Staff learn to read for pleasure
Before enjoying books in school becomes a lost art, Arts Council England has put training teachers in reading for pleasure at the centre of its strategy for children's literature, announced today.
It plans to fund school library services to spread the word to student teachers about quality children's books. This two-year programme will be followed up with after-school sessions to help teachers keep up with new books and find creative ways to work with authors and illustrators.
The strategy, launched at Newcastle's Centre for the Children's Book, sets the Arts Council's priorities until 2006. It aims to boost the profile of everyone involved in making children's books and draw attention to the help the Arts Council can offer to bring authors and illustrators to a wider public.
The message from two months' consultation is that work with writers in schools is "frustrated by lack of time in the curriculum, lack of awareness of funding and of confidence of individual teachers", says the strategy document by children's literature officer Abigail Campbell.
She said: "Participants were vocal about the need for more creative reading and writing opportunities as part of teachers' continuing professional development, across the curriculum and out of hours."

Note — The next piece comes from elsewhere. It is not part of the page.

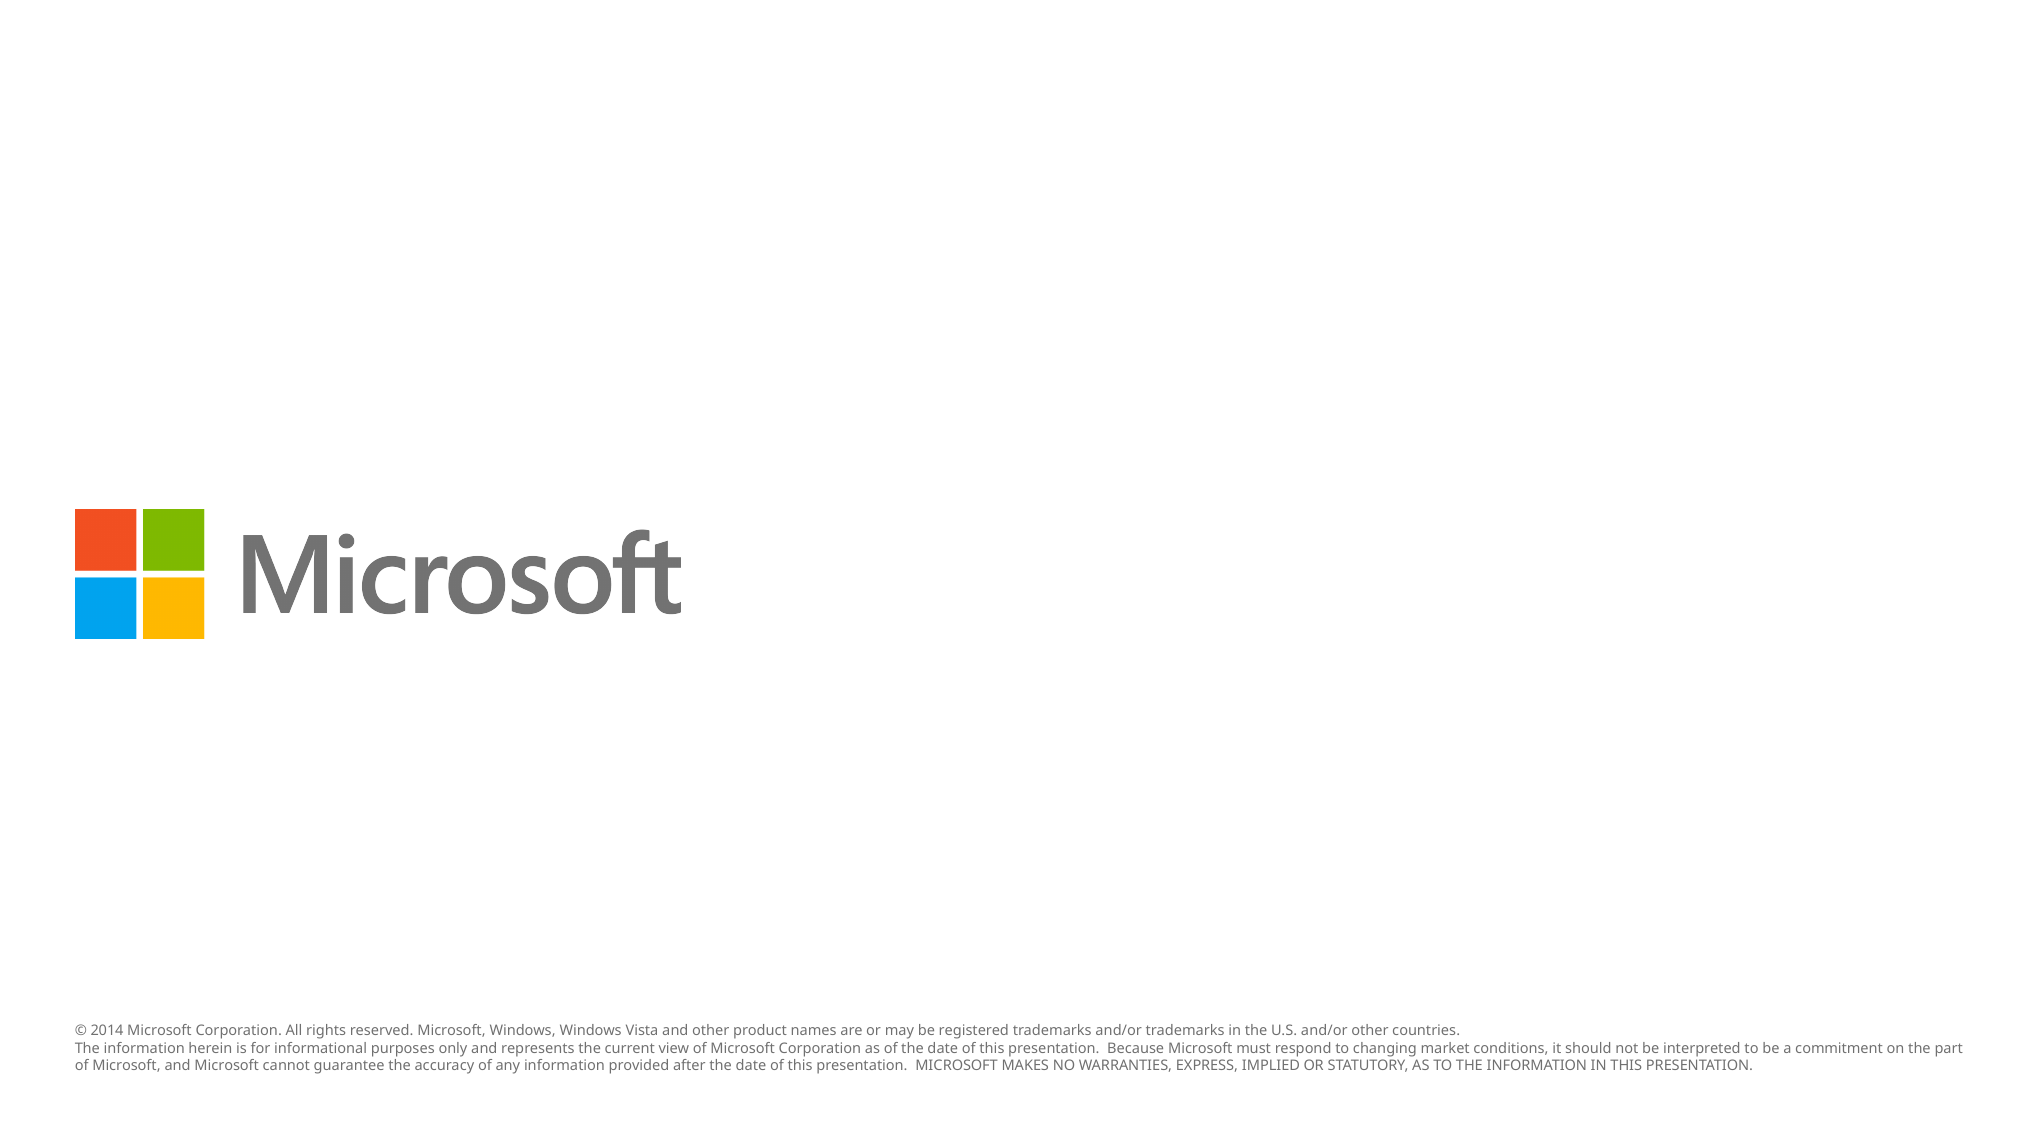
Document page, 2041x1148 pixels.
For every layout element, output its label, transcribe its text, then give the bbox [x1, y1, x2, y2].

She now wants to hear from teachers on how the strategy can best meet schools' needs and is consulting the Department for Education and Skills and the Department for Culture, Media and Sport, which covers libraries, to put the training together. A budget has not yet been set.

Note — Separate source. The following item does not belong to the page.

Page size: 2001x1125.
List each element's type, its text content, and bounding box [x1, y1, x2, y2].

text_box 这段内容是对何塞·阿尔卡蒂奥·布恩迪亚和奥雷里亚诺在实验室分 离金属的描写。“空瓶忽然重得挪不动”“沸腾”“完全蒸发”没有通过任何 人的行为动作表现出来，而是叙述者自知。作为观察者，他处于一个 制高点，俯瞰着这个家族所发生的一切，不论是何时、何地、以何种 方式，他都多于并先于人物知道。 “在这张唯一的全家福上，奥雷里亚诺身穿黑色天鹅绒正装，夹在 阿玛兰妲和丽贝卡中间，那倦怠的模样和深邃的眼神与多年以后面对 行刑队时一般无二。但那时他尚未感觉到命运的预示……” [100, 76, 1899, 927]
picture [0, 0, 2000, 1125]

Teachers and librarians were represented in the Arts Council consultation groups on the strategy earlier this term. Other views were collected from 747 adults and children who attended a South Bank literature festival, and 1,520 over-15s who took part in an omnibus survey.

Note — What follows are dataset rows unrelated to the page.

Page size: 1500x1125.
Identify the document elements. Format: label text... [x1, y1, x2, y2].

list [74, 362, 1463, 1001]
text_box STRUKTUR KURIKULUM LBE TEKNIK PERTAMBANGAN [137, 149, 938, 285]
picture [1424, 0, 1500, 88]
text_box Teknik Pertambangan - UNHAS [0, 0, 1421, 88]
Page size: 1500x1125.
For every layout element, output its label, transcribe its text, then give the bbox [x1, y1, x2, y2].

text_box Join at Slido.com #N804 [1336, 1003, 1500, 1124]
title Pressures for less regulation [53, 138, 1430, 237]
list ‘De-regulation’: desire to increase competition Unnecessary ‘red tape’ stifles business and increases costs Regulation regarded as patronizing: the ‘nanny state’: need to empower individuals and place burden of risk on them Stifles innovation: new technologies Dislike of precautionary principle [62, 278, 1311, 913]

Of the survey group, 98 per cent thought it was appropriate for schools to encourage reading for pleasure, but the report discovered that many under-12s thought reading in school was about developing literacy skills to write essays.
Another major concern was the lack of diversity in publishing, particularly literature from other cultures.
The Arts Council's Decibel project will produce a booklet of culturally diverse children's literature for London primary schools next year.
However, the report pointed out the relative rarity of bestselling black or Asian children's authors in mainstream publishing.
Full findings of the consultation will be on www.artscouncil.org.uk in January 2004. To add your views, email: email@example.com. Or write to Abigail Campbell Arts Council England 14 Great PeterStreet London SW1 3NQ See the website for details of Arts Council projects, email:firstname.lastname@example.org, tel 0845 300 6100
BOOK MONEY WELL SPENT
Arts Council England asked 10 Year 4 pupils at St Luke's primary, Leicester, how they would spend pound;1,000 to help make sure that there were lots of good books for them to read. The responses included:
* Pay authors more so that they can make the books longer;
* Make more funny books;
* Make more copies of good books so that everyone can have one;
* Put books together into collections so that you can read all the books by your favourite author without having to look for each one;
* Pay for translations so that we can read books from other countries and they can read our books.
The St Luke's children were also asked where they liked best to read. All of them said they liked to read at home - most said in their bedroom.